Testigo de las más abyectas brutalidades del siglo XX, Prohaska se aplicó a la
tarea meticulosa de dibujarlas, fotografiarlas o incluirlas en películas. Y ese
material, junto al misterio de su personalidad (se negó a dejar imágenes suyas
e incluso prohibió a su único amigo, Jacob Stelenski, que contara jamás cómo
era él físicamente), han intrigado durante dos décadas a Ricardo Menéndez
Salmón, que le ha consagrado su libro Medusa, un volumen lleno de
rastreos, interrogantes, suposiciones y documentación con el que nos convierte
en cómplices de su perplejidad, en compañeros de su zozobra.
¿Quién
fue realmente Prohaska? ¿Un juez, un testigo, un notario, un engendro? Dejaré
que sea el propio escritor gijonés el que nos explique su desasosiego: “¿Cómo
amar a un hombre que no sólo estuvo del lado del Monstruo, sino que, consciente
y fielmente, alimentó su imaginario? ¿Se puede defender la obra de alguien que
filmó ejecuciones con tiros en la sien, ahorcamientos de niños de ocho años,
vivisecciones en embarazadas, inmersiones en tanques de agua helada o
amputaciones sin anestesia para investigar los umbrales del dolor, y que hizo
todo eso sin emitir una queja? ¿Puede haber piedad, comprensión, afecto para
alguien que, como el ojo divino, se conformó con dejar al libre albedrío de los
demás las consecuencias de sus actos? ¿Merece la obra de Prohaska el espacio de
un museo o sólo es la actividad forense de un voyeur sin escrúpulos, que
debería haber colgado del palo más alto de la ciudad de Núremberg?” (p.66). Así
es, en efecto: todas las preguntas son pertinentes y no pueden ser respondidas
con sencillez. Las sombras que rodean a Prohaska son tan tumultuosas, tan
densas, que resulta tarea imposible disiparlas para que la luz penetre en el
personaje: niño con padre muerto en la guerra, con madre que lo despreciaba,
sin amigos, sin afán alguno de notoriedad personal, hermano de un suicida,
solitario y silencioso... Quizá por eso, casi al final de este magnífico libro,
el autor admita con naturalidad que “es imposible no apiadarse de Prohaska y no
sentir asco ante él. Experimentar devoción y a la vez repugnancia por su
trabajo. Compadecerlo y, al mismo tiempo, denigrarlo. Admirar sus logros como
artista y dudar de sus bondades como hombre” (p.137).
No tengan
ninguna duda: si deciden adentrarse en este libro se sentirán rotos por dentro,
pero no podrán abandonar sus páginas, porque la prosa de Ricardo Menéndez
Salmón es excelsa; su forma de construir el relato, admirable; y la recreación
de la muerte del protagonista, magnética y sobrecogedora.

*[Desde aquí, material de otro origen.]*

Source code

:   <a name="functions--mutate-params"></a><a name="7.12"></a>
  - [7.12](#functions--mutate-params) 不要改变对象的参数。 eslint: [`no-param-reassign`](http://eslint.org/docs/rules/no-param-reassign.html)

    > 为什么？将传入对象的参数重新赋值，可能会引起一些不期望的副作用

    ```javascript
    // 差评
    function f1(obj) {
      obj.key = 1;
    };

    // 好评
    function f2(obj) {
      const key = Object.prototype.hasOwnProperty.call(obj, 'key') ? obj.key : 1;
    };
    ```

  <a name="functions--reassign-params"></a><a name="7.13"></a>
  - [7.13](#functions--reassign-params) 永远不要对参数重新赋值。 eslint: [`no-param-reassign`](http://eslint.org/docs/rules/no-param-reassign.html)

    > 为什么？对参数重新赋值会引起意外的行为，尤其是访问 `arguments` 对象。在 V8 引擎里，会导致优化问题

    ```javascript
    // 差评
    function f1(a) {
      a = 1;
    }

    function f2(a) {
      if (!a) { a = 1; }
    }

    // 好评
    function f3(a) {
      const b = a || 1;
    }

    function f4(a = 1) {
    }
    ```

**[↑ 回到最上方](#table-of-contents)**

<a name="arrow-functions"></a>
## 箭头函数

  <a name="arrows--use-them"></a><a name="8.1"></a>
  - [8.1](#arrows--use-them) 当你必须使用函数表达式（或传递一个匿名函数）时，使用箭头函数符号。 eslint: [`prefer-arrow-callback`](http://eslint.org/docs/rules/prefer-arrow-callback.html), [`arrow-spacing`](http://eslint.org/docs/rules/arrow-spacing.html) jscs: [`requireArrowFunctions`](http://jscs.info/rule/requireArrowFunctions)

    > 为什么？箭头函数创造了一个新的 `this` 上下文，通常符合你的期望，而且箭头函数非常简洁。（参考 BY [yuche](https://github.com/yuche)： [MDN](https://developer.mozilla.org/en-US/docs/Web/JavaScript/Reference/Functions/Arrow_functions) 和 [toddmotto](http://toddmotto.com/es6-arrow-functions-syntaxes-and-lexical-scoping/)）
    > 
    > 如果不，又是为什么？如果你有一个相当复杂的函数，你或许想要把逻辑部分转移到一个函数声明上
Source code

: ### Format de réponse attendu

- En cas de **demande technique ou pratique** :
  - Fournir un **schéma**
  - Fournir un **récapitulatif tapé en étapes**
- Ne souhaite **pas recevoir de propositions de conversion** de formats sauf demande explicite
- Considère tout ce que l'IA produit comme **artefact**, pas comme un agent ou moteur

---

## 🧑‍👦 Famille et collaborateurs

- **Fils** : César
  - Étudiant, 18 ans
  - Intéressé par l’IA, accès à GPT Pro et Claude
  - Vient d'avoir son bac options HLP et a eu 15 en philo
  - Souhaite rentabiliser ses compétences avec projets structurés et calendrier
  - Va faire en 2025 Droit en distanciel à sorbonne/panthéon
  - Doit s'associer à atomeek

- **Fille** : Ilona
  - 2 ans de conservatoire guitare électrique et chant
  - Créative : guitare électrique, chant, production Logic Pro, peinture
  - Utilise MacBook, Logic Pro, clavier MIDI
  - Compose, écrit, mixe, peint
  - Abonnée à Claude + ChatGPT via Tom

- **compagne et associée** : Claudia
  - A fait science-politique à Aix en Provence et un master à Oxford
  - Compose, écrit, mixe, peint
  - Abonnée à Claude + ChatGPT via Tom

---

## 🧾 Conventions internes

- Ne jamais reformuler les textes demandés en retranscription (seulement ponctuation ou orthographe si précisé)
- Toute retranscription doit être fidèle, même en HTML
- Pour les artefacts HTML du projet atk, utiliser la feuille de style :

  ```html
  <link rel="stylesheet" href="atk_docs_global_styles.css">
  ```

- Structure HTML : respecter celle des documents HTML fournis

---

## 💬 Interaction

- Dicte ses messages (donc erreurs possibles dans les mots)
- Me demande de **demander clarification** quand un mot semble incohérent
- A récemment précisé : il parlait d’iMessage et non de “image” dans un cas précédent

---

Otro de los autores a los que quiero leer enteros y siempre.
2 comentarios:
¡¡Buufff, vaya libro!! No me atrae lo más mínimo, Rubén. Reconozco el valor que pueda tener pero el individuo, el tal Prohaska, ya sólo de haber leído tu reseña me resulta odioso. No obstante reconozco que se precisan libros que traten asuntos o seres como este. Pero, quita quita, no me lo apunto.
Un fuerte abrazo
Mmmmm...no sé qué decir. Soy algo cobarde, literariamente también, y creo que no podría con esta lectura.